“You had better give it to me to take care of… At least, you can if you like. You needn’t if you don’t like.”

This is one of the first things that Steerforth says to a young David when they meet at Salem House. Their interaction demonstrates Steerforth’s talent for manipulation and deception. Here, he essentially takes possession of David’s money while phrasing it as a suggestion so that David never realizes that he is being robbed. As a result, he instantly complies. This is a crucial moment for Steerforth’s characterization, and for David’s; it demonstrates David’s willingness to believe the best of Steerforth, whom he idolizes, and showcases a particular low-stakes manipulation on Steerforth’s part, one which anticipates more sinister plots he will enact over the course of the novel, such as his manipulation of Little Em’ly and the Peggottys.

“If you think, Steerforth… that I am not acquainted with the power you can establish over any mind here… or that I have not observed you, within a few minutes, urging your juniors on to every sort of outrage against me, you are mistaken.”

This line is spoken by Mr. Mell, a kind but poor teacher at Salem House whom Steerforth has a hand in sacking. Angered by Steerforth’s blatant disrespect, Mr. Mell points out the power that Steerforth has over the people in his life. It is a vindicating moment for the reader because they have likely been frustrated by David’s naïveté and his inability to realize that Steerforth is not worthy of his idolization. Here, Mr. Mell is essentially speaking for the reader. 

“On warning you… against your bad Angel.”
“My dear Agnes… if you mean Steerforth—”
“I do, Trotwood.”

The above exchange between Agnes and David occurs when Agnes visits David in London, during which she urges him to be careful around Steerforth. This moment is important for two key reasons. One, the interaction highlights Agnes’s superior perceptiveness and intelligence—she instantly sees through Steerforth’s fabricated charm where David could not. And two, it depicts Agnes and Steerforth as warring influences over David, with Agnes pulling David towards the light and Steerforth dragging David towards the dark. 

“I am looking at the likeness of the face… that has looked at me, in my home, at my fireside, in my boat—wheer not?—-smiling and friendly, when it was so treacherous, that I go half wild when I think of it.”

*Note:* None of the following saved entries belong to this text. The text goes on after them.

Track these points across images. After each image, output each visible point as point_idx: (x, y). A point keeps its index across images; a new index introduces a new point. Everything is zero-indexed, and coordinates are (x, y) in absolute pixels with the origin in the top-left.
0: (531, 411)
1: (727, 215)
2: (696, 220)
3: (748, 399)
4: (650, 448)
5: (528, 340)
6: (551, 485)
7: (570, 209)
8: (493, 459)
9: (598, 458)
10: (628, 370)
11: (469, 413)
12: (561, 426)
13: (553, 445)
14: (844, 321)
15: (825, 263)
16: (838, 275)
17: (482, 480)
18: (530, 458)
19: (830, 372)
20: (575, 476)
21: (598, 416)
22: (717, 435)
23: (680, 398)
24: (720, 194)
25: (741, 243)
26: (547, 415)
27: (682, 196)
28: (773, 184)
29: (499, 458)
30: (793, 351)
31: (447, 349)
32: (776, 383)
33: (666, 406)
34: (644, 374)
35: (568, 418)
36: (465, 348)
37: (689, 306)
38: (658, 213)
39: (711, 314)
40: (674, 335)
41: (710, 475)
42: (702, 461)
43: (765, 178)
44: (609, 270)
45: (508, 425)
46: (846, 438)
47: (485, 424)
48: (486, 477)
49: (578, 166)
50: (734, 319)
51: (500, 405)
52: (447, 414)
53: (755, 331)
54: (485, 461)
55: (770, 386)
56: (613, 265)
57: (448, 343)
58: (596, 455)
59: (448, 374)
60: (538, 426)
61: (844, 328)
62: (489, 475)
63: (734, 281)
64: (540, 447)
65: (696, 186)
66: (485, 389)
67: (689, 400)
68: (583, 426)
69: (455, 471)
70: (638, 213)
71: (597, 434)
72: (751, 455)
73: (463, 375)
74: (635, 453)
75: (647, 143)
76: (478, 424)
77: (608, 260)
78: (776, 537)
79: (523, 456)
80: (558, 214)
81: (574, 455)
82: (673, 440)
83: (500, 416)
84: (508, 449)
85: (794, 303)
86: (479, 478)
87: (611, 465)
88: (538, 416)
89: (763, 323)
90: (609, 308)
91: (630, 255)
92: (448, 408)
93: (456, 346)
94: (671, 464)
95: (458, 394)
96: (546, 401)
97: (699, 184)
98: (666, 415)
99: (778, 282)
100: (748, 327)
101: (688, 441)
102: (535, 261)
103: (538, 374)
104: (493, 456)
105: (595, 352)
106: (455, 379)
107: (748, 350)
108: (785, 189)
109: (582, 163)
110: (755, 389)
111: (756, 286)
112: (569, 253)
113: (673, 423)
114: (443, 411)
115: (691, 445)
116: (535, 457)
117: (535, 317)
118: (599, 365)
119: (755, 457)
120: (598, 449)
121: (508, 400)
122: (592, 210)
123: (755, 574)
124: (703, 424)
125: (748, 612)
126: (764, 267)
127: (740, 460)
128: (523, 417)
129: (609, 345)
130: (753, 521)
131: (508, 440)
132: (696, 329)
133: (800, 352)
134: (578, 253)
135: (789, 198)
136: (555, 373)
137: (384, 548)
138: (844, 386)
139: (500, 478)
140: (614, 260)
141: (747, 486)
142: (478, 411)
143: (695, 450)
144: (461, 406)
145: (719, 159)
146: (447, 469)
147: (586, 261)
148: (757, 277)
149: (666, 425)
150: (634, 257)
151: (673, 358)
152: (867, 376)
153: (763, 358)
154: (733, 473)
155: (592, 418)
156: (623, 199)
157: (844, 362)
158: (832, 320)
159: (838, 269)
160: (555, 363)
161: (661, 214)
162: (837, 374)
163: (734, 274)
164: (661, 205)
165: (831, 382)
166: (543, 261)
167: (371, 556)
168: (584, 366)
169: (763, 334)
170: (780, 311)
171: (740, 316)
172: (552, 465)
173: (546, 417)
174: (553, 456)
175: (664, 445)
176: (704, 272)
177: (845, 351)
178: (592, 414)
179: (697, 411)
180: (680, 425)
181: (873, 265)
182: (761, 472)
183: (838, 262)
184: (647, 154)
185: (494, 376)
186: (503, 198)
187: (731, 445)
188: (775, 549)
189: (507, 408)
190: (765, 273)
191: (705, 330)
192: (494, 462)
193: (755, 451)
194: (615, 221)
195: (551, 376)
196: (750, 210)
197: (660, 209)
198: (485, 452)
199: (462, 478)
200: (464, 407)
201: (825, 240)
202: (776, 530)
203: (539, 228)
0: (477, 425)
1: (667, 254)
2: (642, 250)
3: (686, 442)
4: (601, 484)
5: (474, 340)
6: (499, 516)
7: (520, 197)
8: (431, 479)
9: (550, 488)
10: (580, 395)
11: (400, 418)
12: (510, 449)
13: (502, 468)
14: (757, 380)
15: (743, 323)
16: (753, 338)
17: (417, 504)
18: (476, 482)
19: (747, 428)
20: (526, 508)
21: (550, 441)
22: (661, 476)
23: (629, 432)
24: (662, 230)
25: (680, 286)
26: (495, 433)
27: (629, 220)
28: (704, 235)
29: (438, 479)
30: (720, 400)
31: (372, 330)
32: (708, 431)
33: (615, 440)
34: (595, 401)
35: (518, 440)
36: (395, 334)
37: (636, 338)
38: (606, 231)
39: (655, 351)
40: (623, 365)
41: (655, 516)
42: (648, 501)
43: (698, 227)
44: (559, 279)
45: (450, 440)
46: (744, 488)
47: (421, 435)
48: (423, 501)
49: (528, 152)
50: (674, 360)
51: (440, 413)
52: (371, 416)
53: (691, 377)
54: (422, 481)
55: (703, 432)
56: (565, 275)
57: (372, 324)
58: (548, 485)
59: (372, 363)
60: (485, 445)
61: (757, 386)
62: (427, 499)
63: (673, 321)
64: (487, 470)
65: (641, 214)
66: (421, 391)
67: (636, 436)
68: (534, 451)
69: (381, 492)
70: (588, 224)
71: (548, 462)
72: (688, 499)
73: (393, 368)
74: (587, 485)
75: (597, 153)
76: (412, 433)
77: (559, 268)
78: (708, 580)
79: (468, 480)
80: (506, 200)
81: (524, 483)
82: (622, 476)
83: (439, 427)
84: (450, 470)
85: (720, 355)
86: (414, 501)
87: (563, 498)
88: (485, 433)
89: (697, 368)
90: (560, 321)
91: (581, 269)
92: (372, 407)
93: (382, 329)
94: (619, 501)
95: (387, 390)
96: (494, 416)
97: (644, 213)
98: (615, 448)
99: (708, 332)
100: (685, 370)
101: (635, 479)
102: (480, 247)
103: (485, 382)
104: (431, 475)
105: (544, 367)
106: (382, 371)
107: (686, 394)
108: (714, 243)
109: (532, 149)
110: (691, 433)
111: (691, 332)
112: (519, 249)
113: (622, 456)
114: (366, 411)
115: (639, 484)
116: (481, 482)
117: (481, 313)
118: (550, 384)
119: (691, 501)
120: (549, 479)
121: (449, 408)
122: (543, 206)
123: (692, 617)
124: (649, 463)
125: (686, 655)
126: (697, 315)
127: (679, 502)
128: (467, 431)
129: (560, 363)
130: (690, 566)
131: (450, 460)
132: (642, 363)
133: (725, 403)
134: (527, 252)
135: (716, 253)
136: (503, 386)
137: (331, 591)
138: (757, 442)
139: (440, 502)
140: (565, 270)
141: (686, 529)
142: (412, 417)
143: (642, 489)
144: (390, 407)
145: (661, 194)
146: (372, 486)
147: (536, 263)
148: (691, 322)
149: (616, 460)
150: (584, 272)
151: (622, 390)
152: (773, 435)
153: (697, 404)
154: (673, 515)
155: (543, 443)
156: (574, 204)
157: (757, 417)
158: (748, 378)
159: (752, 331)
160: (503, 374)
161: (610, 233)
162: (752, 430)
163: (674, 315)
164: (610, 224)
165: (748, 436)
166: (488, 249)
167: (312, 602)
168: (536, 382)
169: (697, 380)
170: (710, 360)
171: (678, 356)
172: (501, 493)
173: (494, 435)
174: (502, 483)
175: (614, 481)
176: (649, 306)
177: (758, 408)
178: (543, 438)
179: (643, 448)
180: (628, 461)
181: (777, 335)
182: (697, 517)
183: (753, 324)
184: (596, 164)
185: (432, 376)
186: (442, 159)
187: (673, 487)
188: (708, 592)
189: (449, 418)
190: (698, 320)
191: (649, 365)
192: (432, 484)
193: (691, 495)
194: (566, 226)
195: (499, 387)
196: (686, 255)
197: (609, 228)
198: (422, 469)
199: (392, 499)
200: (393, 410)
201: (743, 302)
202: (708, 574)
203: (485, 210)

This line is spoken by a heartbroken Mr. Peggotty as he begs Steerforth’s mother for any news of Little Em’ly, his beloved niece who has run-off with Steerforth and fallen into ruin. Here, he expounds upon the extent of Steerforth’s treachery because he betrayed the Peggottys’ kindness after they trusted him and welcomed him into their humble home. Mr. Peggotty’s recollection that Steerforth was always kind and polite in their presence emphasizes Steerforth’s talent for masking his sinister ways behind false sincerity.

“Do you remember when he did this?... Do you remember when, in his inheritance of your nature, and in your pampering of his pride and passion, he did this, and disfigured me for life? Look at me, marked until I die with his high displeasure; and moan and groan for what you made him!”

Rosa Dartle yells this line to Mrs. Steerforth after David delivers the news of Steerforth’s death at sea. The “this” in question is the scar on Rosa’s lip from when a young Steerforth threw a hammer at her face during a childhood tantrum. Throughout the text, Rosa’s scar symbolizes Steerforth’s propensity for cruelty. It is no surprise, then, that Rosa draws attention to the scar as she criticizes the prideful Mrs. Steerforth for spoiling her son until he became the monster that the reader knows him to be.